Take the following case — a client was looking to have a marketing company take its point-of-sale (POS) data to prepare email campaigns. Upon closer review of the contracts, data ownership was ambiguously defined and nested in three separate areas: the Master Services Agreement (MSA), SOW, and an addendum. When you trace the definition through the various documents, the only thing made clear on data ownership was that the campaigns resulting from the ETL (extract, transform, load) process were owned by the client. What about the POS data that was sent over to the marketing services company?
In a conversation with a data expert at a retail-focused marketing services company, they package your POS information and sell it to other buyers, thus creating an additional revenue stream. Disturbingly, clients are unaware this is happening and don't share in any of the profits.
Here's what to do to mitigate the issue:
- Ask the company if it is packaging up your data and selling it. If it is, is there an opportunity for your company to collaborate? What's your company's internal position on this? Identifying intent and understanding your options will help you define the data protection or partnership language you want to think about before contract negotiations begin.
- Establish your company’s data protection position on your intention. Some data will be sensitive and will need protection rights built into the contract. Some data may not be as sensitive and partnering with a marketing services firm may be mutually beneficial. Categorizing your data and establishing your ownership position will lessen the confusion around how to craft appropriate language in the contracts as you prepare for the negotiations.

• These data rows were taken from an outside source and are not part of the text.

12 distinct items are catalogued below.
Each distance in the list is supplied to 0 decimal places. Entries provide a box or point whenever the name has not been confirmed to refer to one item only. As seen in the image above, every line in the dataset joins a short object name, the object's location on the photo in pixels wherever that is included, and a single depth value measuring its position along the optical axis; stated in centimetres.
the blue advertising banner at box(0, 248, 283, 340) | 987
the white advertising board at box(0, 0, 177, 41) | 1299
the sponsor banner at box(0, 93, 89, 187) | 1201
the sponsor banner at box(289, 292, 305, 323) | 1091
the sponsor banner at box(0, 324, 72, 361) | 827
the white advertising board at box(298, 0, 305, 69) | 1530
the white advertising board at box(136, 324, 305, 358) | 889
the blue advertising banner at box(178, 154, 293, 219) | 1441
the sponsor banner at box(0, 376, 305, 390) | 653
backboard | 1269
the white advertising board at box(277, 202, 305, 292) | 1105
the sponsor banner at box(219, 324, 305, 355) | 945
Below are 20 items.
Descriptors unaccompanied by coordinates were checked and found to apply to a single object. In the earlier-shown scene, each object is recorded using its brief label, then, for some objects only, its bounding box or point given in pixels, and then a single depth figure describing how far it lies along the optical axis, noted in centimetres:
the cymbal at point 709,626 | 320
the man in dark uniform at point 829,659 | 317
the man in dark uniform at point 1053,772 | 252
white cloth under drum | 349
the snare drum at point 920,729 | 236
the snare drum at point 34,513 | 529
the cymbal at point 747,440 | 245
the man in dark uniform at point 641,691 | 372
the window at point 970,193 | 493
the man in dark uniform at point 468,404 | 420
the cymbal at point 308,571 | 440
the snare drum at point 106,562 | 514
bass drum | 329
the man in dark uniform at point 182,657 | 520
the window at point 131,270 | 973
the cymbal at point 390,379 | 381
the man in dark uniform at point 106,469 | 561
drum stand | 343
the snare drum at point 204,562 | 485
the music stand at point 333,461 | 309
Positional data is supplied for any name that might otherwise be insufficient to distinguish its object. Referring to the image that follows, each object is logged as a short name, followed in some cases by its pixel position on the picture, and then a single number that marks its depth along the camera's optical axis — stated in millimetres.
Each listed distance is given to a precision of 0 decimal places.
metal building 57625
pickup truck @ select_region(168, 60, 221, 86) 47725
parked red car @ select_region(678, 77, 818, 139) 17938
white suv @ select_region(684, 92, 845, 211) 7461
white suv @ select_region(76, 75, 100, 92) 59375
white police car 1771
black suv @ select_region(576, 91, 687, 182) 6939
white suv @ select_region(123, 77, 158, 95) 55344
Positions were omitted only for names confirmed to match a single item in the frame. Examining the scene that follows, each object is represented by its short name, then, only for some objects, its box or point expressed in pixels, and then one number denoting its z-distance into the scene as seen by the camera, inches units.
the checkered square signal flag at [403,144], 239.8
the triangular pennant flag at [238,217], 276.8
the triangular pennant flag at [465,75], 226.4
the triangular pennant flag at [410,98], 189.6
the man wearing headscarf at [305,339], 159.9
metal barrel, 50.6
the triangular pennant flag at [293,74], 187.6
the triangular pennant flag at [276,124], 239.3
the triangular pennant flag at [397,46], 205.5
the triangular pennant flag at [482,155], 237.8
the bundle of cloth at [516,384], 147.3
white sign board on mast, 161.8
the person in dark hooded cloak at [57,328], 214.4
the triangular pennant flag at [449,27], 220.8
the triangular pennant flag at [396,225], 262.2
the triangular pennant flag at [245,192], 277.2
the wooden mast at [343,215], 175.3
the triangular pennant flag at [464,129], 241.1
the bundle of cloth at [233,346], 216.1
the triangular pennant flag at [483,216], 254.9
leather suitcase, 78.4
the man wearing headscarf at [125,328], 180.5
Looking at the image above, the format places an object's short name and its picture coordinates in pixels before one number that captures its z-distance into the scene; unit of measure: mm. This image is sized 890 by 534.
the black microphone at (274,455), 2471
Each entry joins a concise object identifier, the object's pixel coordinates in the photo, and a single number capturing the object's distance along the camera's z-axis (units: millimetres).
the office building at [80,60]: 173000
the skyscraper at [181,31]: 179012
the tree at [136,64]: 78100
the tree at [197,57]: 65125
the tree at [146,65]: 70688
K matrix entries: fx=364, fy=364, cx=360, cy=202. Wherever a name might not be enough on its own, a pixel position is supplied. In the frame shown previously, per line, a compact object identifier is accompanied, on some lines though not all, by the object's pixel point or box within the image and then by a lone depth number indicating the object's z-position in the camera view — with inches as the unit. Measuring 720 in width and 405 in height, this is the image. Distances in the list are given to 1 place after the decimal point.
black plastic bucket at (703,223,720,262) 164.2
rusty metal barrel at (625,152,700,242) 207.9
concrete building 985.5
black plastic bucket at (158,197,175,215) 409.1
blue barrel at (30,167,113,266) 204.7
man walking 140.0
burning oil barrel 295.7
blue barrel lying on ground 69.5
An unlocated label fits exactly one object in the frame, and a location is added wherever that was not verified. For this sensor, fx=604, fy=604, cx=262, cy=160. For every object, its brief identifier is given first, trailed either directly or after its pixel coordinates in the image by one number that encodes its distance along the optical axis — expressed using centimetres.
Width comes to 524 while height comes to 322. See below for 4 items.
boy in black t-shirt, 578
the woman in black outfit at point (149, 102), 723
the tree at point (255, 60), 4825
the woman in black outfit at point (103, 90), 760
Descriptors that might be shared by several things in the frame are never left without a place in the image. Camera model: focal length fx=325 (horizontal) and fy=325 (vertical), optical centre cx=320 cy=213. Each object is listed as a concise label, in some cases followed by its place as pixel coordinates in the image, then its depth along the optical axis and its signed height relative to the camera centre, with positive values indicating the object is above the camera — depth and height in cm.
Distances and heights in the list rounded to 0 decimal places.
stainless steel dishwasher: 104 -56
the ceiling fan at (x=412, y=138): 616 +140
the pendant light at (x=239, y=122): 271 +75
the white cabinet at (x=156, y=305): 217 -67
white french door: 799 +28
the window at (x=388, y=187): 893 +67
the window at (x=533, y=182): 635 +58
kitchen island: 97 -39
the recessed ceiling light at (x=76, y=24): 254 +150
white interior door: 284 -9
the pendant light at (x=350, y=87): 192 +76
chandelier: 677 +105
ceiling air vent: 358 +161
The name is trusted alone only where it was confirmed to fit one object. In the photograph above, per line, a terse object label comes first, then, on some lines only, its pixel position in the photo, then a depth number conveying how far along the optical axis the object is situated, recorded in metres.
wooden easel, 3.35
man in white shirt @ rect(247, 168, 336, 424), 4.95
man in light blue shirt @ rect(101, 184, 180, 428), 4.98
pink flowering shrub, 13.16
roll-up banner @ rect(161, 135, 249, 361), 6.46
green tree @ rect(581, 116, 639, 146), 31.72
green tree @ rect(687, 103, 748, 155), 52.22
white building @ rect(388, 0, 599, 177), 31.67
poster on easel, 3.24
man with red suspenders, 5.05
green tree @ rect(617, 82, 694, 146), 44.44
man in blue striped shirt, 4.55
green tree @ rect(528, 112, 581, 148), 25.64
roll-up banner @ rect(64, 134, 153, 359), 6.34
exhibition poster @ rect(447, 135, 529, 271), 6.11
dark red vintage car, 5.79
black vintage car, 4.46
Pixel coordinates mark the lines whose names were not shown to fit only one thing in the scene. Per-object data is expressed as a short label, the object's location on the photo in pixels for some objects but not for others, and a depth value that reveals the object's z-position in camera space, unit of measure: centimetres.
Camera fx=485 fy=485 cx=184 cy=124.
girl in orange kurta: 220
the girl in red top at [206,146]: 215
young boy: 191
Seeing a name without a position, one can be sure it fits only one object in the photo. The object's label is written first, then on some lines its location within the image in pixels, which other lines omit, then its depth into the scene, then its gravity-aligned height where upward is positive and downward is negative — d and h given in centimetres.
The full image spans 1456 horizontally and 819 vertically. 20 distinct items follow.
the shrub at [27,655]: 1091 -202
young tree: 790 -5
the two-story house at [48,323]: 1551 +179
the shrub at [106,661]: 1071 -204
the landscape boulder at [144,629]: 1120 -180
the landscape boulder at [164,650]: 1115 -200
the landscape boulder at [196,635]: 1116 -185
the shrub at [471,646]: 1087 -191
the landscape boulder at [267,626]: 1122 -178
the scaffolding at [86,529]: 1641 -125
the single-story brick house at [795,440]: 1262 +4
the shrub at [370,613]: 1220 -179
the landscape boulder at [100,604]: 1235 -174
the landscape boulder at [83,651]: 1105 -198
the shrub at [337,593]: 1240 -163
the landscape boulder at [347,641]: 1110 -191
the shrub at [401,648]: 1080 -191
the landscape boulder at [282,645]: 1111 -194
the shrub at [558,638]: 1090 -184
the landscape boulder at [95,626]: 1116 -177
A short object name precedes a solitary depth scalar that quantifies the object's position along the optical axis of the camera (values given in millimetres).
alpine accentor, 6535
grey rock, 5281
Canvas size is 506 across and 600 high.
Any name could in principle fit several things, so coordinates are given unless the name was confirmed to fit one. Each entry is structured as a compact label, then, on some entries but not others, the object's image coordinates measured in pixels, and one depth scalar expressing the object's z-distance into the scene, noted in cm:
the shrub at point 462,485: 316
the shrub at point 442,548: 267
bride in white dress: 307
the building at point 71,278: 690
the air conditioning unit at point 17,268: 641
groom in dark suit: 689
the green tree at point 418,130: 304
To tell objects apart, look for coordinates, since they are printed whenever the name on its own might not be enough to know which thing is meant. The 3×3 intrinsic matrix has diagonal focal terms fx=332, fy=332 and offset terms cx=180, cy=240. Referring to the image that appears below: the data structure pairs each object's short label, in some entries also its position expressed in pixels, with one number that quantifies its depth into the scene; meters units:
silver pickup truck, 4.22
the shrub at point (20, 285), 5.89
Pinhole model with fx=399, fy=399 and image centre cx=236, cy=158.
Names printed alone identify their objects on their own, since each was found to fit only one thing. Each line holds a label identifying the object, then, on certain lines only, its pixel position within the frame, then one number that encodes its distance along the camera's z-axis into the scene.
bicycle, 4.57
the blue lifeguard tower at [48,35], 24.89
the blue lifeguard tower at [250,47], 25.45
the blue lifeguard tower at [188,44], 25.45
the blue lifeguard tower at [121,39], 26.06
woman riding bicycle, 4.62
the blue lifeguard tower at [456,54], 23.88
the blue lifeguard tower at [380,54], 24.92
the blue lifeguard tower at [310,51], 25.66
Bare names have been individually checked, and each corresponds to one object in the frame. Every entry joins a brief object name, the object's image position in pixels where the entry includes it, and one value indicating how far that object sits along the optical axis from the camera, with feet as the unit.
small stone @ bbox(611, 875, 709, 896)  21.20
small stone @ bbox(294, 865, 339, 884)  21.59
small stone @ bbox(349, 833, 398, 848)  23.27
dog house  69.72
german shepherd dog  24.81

- Identify data definition language and how it’s defined in the contracts. This may be nested in several contracts. Areas where data definition may exist would be in the definitions section of an MSA, in the SOW, an addendum, and/or amendment. Data (and clients’ ownership of it) may also be defined after the ETL process. If data ownership claims are defined after the ETL process and not before . . .
- Clearly define who owns the data (and who does NOT own the data). Companies can define this into 3 categories. Data ownership before, during, and after the ETL process. One example of protecting your data could be through definition in an MSA — data type, sources from which the data comes from (especially if you're working with several vendors), frequency, a declaration of what rights you and/or the vendor has at all points in the ETL process, if any, and language that ties this to termination rights.